Adaptive Application Behaviour for Robot Swarms using Mixed-Criticality

TL;DR

This paper proposes a mixed-criticality system model for swarm robotics that enables adaptive application behaviour in response to unreliable wireless communication, improving robustness in unpredictable network conditions.

Contribution

It introduces a novel integration of application and network layer behaviour using mixed-criticality systems, allowing robots to adapt dynamically to communication degradation.

Findings

Adaptive systems outperform static ones in unpredictable conditions

Mixed-criticality approach improves communication robustness

Simulation results confirm better support for unforeseen network issues

Abstract

Communication is a vital component for all swarm robotics applications, and even simple swarm robotics behaviours often break down when this communication is unreliable.

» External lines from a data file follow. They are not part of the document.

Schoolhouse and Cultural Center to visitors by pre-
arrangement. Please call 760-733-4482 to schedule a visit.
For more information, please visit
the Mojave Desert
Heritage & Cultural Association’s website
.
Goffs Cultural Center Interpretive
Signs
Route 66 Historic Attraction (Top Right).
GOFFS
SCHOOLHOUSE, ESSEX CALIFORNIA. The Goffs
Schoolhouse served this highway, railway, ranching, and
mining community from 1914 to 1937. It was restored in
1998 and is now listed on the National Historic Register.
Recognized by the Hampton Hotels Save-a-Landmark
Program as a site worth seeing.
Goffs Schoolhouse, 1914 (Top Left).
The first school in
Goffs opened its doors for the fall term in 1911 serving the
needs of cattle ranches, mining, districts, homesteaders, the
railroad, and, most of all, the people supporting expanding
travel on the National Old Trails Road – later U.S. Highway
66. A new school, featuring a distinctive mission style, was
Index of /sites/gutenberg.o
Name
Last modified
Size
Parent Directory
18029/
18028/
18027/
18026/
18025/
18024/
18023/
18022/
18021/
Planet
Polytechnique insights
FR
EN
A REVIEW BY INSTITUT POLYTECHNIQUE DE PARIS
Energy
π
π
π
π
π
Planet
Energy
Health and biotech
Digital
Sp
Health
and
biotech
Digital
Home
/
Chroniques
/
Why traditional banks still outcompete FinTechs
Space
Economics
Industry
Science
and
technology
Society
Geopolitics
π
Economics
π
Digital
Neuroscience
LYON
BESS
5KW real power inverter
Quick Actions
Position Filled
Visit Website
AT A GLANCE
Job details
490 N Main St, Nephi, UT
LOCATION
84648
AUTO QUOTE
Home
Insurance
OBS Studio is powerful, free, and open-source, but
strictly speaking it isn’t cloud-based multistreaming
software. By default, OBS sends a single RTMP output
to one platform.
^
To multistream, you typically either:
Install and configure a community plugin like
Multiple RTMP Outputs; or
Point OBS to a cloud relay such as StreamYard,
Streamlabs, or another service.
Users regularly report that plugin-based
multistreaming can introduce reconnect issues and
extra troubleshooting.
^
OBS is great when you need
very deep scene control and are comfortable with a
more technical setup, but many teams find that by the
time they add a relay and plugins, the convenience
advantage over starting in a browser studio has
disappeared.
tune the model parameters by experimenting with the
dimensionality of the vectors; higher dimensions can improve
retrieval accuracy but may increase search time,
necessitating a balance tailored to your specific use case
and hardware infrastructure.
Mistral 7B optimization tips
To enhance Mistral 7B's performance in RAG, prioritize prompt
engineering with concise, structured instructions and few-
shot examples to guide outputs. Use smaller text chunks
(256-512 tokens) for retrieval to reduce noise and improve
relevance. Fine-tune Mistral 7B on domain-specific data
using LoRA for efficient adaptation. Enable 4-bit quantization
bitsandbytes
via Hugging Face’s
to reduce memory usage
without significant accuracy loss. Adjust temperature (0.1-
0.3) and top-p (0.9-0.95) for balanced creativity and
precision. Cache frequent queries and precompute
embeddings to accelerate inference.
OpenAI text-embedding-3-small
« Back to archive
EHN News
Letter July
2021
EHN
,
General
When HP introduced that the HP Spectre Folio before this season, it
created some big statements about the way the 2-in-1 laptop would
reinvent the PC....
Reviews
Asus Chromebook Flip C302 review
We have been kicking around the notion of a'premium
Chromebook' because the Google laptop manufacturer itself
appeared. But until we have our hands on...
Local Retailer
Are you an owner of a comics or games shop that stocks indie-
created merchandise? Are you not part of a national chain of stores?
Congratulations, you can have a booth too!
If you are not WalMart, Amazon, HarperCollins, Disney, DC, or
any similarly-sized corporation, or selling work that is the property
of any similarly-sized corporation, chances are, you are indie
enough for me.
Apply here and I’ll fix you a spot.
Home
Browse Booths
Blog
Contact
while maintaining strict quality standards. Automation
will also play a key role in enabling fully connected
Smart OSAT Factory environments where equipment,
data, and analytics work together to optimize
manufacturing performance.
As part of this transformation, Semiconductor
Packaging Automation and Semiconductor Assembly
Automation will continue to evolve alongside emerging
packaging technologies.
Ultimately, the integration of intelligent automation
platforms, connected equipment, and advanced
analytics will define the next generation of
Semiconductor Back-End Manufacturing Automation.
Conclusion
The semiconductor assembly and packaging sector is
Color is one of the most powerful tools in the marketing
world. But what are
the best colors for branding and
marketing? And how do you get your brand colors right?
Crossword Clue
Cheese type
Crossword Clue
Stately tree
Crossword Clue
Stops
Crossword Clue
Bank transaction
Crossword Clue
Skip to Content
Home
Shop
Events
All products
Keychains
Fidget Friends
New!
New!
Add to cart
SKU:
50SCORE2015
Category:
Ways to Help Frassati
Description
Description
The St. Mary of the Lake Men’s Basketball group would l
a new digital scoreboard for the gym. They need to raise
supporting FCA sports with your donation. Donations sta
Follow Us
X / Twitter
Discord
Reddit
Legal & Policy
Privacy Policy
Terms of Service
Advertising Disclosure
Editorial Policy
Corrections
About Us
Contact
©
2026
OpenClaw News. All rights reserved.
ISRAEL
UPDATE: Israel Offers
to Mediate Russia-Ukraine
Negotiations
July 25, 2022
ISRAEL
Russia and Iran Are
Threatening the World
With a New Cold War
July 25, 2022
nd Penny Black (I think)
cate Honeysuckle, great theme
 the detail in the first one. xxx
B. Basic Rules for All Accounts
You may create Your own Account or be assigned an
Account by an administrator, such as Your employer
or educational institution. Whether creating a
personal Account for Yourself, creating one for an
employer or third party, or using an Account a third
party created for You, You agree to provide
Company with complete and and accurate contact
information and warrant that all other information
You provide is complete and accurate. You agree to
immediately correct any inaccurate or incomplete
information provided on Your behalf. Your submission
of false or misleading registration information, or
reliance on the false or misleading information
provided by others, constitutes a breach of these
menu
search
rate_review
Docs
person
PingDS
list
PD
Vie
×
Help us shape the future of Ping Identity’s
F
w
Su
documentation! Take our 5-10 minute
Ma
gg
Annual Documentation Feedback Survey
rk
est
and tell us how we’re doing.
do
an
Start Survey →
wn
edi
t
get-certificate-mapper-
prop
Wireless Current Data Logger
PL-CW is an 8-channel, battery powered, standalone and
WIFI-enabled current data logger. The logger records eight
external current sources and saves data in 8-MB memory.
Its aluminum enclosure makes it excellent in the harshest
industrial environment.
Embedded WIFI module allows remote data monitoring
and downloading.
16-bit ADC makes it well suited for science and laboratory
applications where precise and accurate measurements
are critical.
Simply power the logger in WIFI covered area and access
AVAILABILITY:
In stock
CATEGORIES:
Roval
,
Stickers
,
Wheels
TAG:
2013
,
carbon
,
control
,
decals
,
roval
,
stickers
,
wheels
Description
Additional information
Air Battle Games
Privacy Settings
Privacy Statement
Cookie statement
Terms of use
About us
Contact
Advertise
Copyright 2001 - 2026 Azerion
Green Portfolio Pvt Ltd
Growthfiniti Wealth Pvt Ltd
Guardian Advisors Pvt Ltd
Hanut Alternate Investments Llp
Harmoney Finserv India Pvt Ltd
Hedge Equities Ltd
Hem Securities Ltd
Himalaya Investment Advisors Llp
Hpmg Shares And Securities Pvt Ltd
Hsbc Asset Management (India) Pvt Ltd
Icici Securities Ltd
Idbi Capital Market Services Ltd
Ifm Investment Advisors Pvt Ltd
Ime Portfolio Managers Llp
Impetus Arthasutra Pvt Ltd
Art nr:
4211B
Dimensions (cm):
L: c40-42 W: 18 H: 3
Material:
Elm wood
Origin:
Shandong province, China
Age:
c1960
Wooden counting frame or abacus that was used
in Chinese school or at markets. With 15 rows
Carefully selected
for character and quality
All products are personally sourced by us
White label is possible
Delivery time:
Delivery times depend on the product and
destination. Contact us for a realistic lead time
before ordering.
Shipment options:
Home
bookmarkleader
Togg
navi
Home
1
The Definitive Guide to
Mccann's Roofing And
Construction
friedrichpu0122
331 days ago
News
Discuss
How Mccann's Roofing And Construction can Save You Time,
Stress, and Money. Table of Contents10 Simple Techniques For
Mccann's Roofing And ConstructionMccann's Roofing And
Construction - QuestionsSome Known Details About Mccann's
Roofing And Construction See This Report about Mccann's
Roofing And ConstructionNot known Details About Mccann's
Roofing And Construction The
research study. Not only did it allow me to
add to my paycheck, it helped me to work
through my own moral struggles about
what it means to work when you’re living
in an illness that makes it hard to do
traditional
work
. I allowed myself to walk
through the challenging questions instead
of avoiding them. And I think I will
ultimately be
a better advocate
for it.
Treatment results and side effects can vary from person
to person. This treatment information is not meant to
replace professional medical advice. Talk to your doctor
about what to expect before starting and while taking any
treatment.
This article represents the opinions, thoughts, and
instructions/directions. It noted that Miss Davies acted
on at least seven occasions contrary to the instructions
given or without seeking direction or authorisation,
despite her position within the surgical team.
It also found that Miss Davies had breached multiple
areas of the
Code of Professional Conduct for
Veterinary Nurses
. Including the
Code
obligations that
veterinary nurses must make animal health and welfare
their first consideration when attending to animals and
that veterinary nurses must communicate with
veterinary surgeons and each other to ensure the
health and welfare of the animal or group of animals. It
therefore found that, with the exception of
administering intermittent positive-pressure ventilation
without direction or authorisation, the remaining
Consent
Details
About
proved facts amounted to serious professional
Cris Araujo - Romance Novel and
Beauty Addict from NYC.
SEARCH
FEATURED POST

Since wireless communications are inherently subject to interference and signal degradation, real-world swarm robotics applications will need to be able handle such scenarios. This paper argues for tighter integration of application level and network layer behaviour, so that the application can alter its behaviour in response to a degraded network. This is systematised through the implementation of a mixed-criticality system model. We compare a static application behaviour with that of an application that is able to alter its behaviour in response to the current criticality level of a mixed-criticality wireless protocol. Using simulation results we show that while a static approach is sufficient if the network conditions are known a priori, a mixed-criticality system model is able to adapt application behaviour to better support unseen or unpredictable conditions.